APPROXIMATE DATE OF COMMENCEMENT OF PROPOSED SALE TO THE PUBLIC: As soon as
practical after this Registration Statement becomes effective.

If the only securities being registered on this Form are being offered pursuant
to dividend or interest reinvestment plans, please check the following box.  [ ]

If any of the securities being registered on this Form are to be offered on a
delayed or continuous basis pursuant to Rule 415 under the Securities Act of
1933, other than securities offered only in connection with dividend or interest
reinvestment plans, check the following box.  [X]

If this Form is filed to register additional securities for an offering pursuant
to Rule 462(b) under the Securities Act, please check the following box and list
the Securities Act registration statement number of the earlier effective
registration statement for the same offering.  [ ]

If this Form is a post-effective amendment filed pursuant to Rule 462(c) under
the Securities Act, check the following box and list the Securities Act
registration statement number of the earlier effective registration statement
for the same offering. [ ]


If delivery of the prospectus is expected to be made pursuant to Rule 434,
please check the following box.  [ ]

                        CALCULATION OF REGISTRATION FEE

<TABLE>
<CAPTION>
                                                                                   PROPOSED MAXIMUM
TITLE OF EACH CLASS OF          AMOUNT TO BE        PROPOSED MAXIMUM               AGGREGATE OFFERING    AMOUNT OF
SECURITIES TO BE REGISTERED     REGISTERED (1)(3)   OFFERING PRICE PER SHARE (2)   PRICE (2)             REGISTRATION FEE (3)
---------------------------     -----------------   ----------------------------   ------------------    --------------------
<S>                             <C>                 <C>                            <C>                   <C>
Common Stock, $0.01 par value   3,139,648                  $2.891                     $9,076,722.368            $2,397
</TABLE>

  (1) Includes an indeterminate number of additional shares of common stock as
  may from time to time be issued by reason of stock splits, stock dividends and
  other similar transactions, which shares are registered hereunder pursuant to
  Rule 416.


  (2) The price of $2.891 per share, which was the average of the high and low
  prices of the common stock reported by the Nasdaq Stock Market on November 3,
  2000, was set forth solely for the purpose of calculating the registration fee
  in accordance with Rule 457(c) of the Securities Act of 1933, as amended.
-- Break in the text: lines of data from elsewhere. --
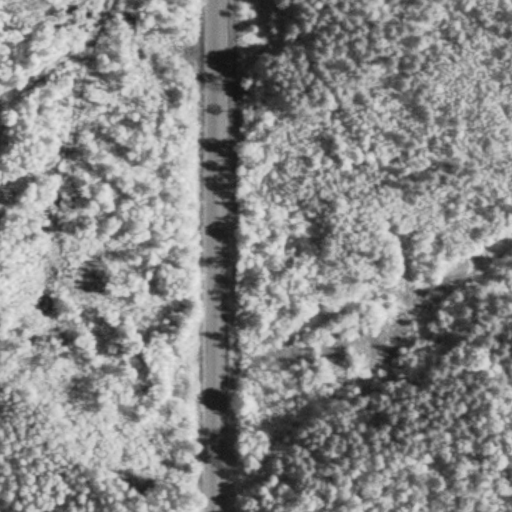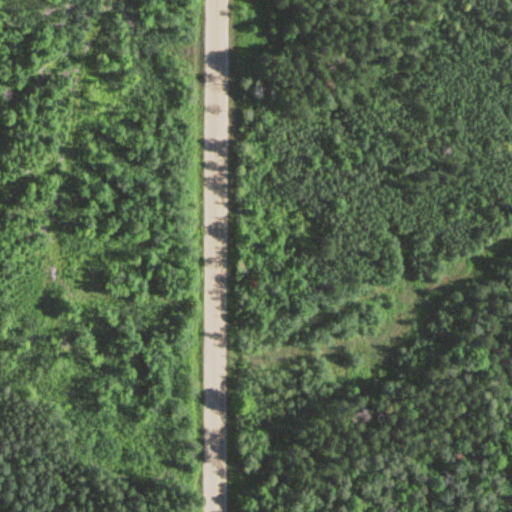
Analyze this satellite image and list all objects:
road: (214, 255)
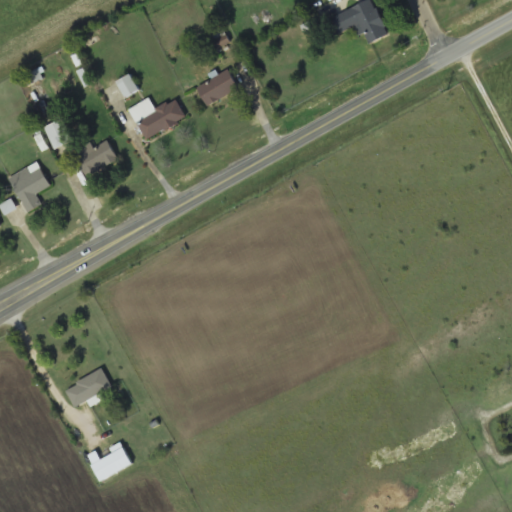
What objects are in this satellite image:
building: (361, 22)
building: (361, 22)
road: (427, 28)
building: (129, 86)
building: (129, 86)
building: (218, 88)
building: (219, 89)
road: (485, 99)
building: (157, 117)
building: (158, 118)
building: (60, 134)
building: (60, 134)
building: (96, 158)
building: (97, 159)
road: (256, 161)
building: (31, 186)
building: (31, 187)
building: (1, 228)
building: (1, 228)
road: (41, 372)
building: (89, 388)
building: (90, 389)
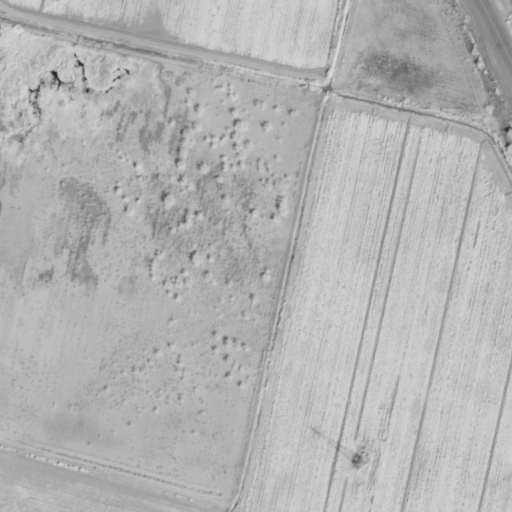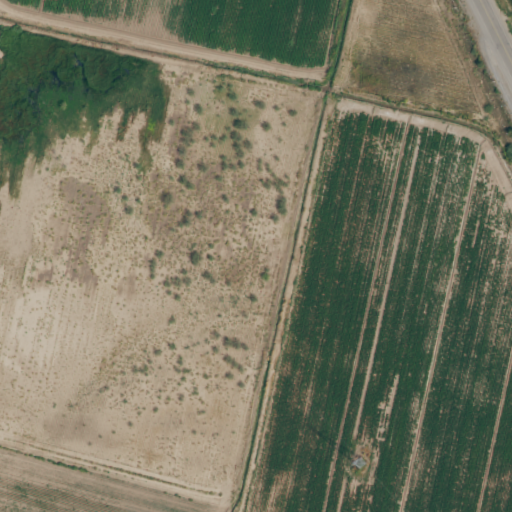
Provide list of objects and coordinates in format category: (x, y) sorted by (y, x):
road: (491, 42)
road: (256, 77)
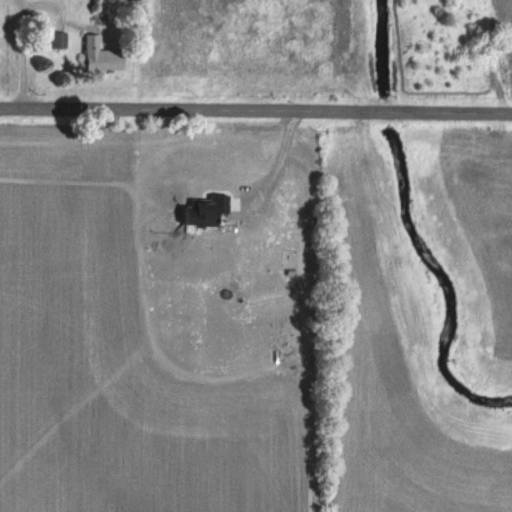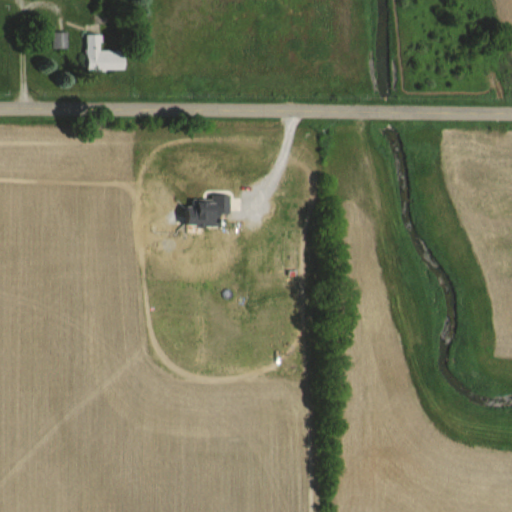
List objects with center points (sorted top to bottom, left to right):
road: (20, 27)
building: (55, 40)
building: (95, 56)
road: (255, 109)
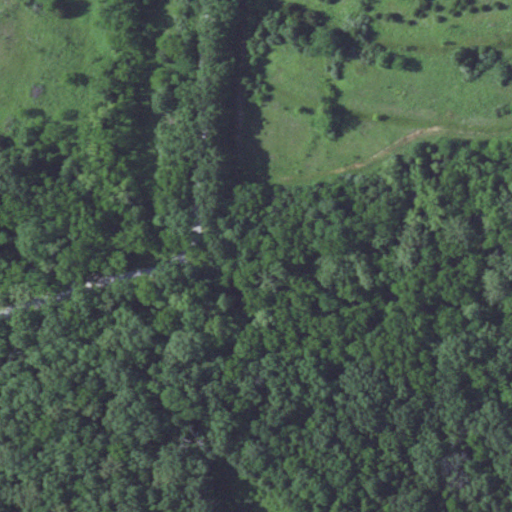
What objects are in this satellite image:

  (3) On November 8, 2000, 3,139,643 shares of Common Stock were listed to be
  registered for a total fee to the comission of $2,397, which was paid on such
  date. Five additional shares are to be registered pursuant to this Amendment
  No. 1 for which no additional fee is due.
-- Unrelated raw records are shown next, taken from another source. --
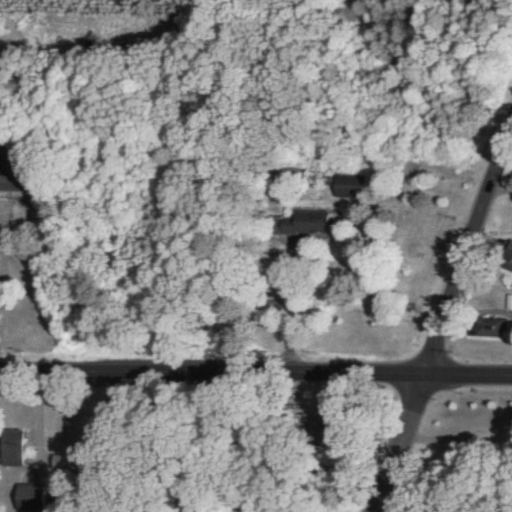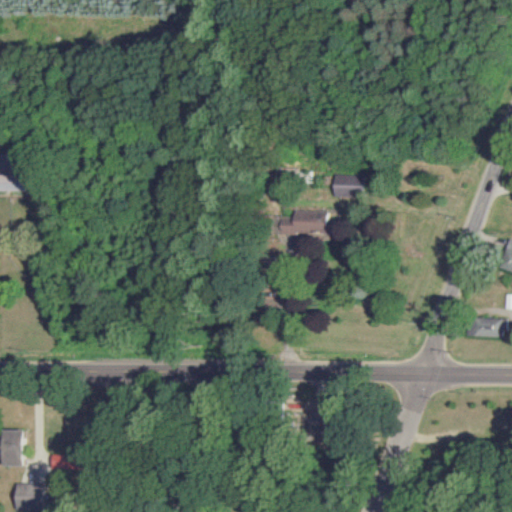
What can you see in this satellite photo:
building: (19, 182)
building: (351, 186)
building: (509, 261)
building: (508, 302)
road: (442, 320)
building: (494, 328)
road: (256, 374)
building: (19, 447)
building: (32, 498)
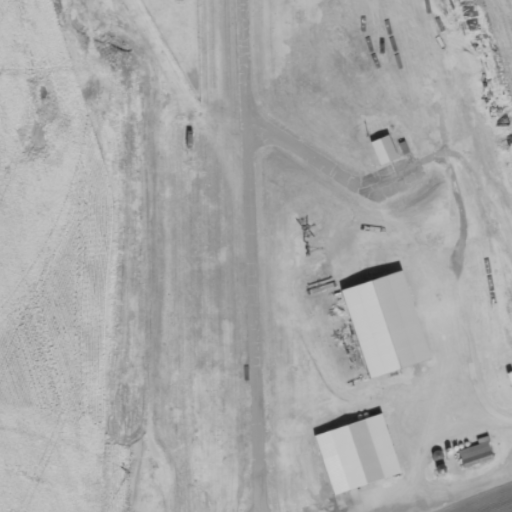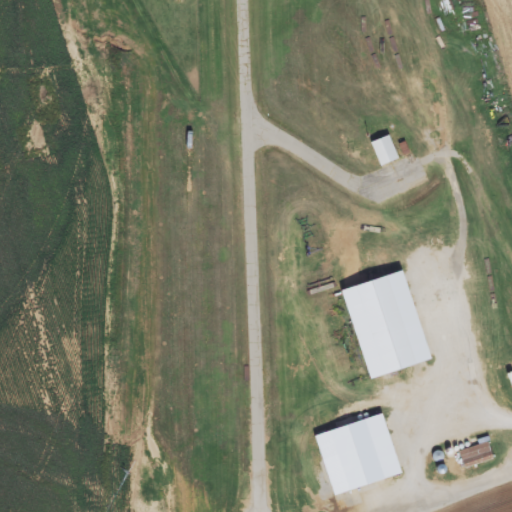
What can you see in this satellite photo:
airport runway: (252, 256)
building: (379, 325)
road: (274, 377)
building: (354, 456)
THE REGISTRANT HEREBY AMENDS THIS REGISTRATION STATEMENT ON SUCH DATE OR DATES
AS MAY BE NECESSARY TO DELAY ITS EFFECTIVE DATE UNTIL THE REGISTRANT SHALL FILE
A FURTHER AMENDMENT WHICH SPECIFICALLY STATES THAT THIS REGISTRATION STATEMENT
SHALL THEREAFTER BECOME EFFECTIVE IN ACCORDANCE WITH SECTION 8(a) OF THE
SECURITIES ACT OF 1933 OR UNTIL THE REGISTRATION STATEMENT SHALL BECOME
EFFECTIVE ON SUCH DATE AS THE COMMISSION, ACTING PURSUANT TO SAID SECTION 8(a),
MAY DETERMINE.

<PAGE>




                                   PROSPECTUS

                                3,139,648 SHARES

                             CYBERIAN OUTPOST, INC.

                                  COMMON STOCK


This prospectus covers the sale by the selling stockholders listed beginning on
page 14 of 3,139,648 shares of our common stock.

We will not receive any of the proceeds from the sale of common stock by the
selling stockholders.


Our common stock is listed on the Nasdaq National Market under the symbol
"COOL." On November 24, 2000, the closing sale price of our common stock on the
Nasdaq National Market was $1.75 per share.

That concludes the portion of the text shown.